**TASK TO CARRY OUT**
Below, find the line containing "Table 1 General" and the line containing "Table 2. Variables"; reproduce exactly those two and every line between them, omitting pictures.

DATA TO USE START

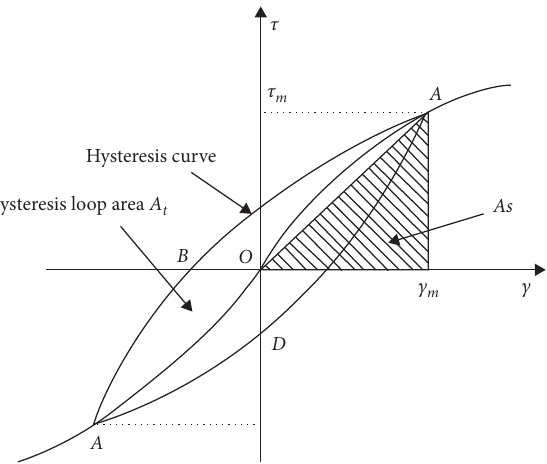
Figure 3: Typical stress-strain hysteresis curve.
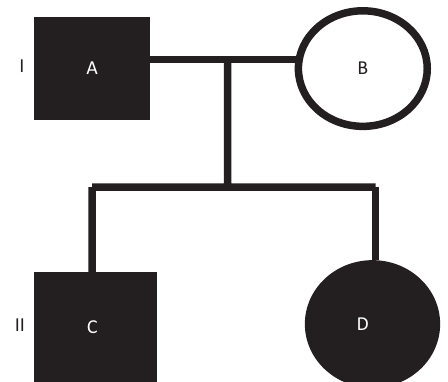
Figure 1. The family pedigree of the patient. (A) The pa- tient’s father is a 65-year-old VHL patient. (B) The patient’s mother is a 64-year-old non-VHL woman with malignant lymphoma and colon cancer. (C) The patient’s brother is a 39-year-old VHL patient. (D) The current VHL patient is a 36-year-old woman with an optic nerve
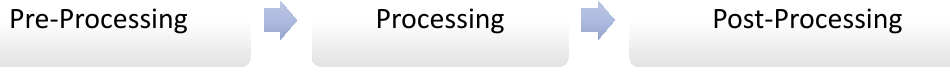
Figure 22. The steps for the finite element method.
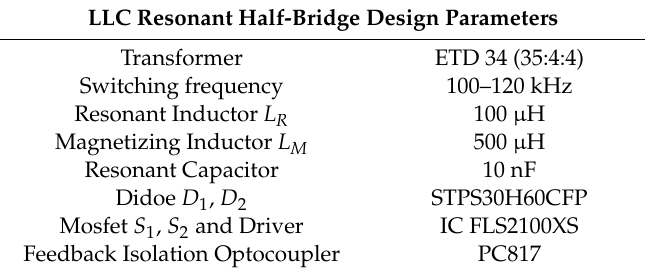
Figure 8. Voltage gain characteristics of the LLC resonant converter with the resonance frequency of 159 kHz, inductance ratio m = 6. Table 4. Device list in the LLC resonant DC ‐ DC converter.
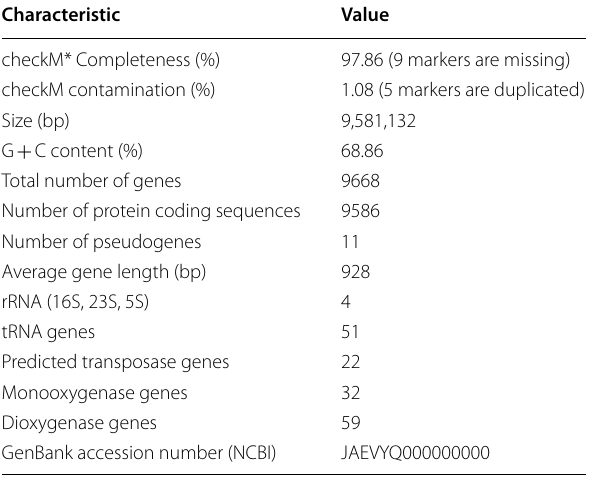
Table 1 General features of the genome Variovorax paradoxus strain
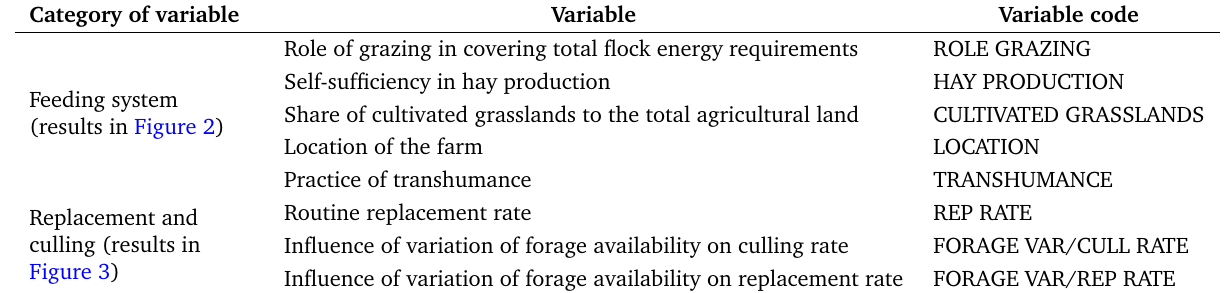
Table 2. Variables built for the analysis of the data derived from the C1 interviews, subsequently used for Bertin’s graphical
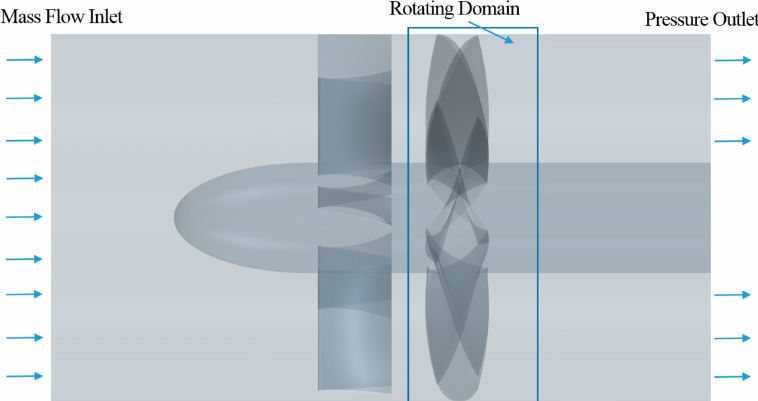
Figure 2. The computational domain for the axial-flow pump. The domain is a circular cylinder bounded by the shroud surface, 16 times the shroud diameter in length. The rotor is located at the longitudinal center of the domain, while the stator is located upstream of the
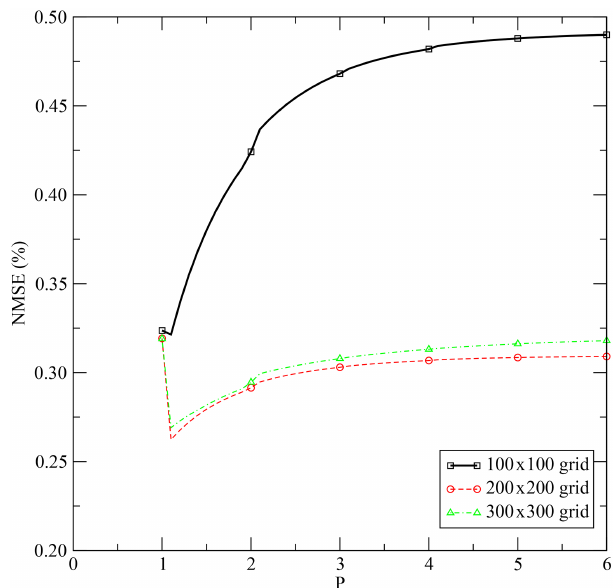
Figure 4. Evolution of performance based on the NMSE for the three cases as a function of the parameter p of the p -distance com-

DATA TO USE END

**RESPONSE TO THE EXERCISE**
Table 1 General features of the genome Variovorax paradoxus strain
Table 2. Variables built for the analysis of the data derived from the C1 interviews, subsequently used for Bertin’s graphical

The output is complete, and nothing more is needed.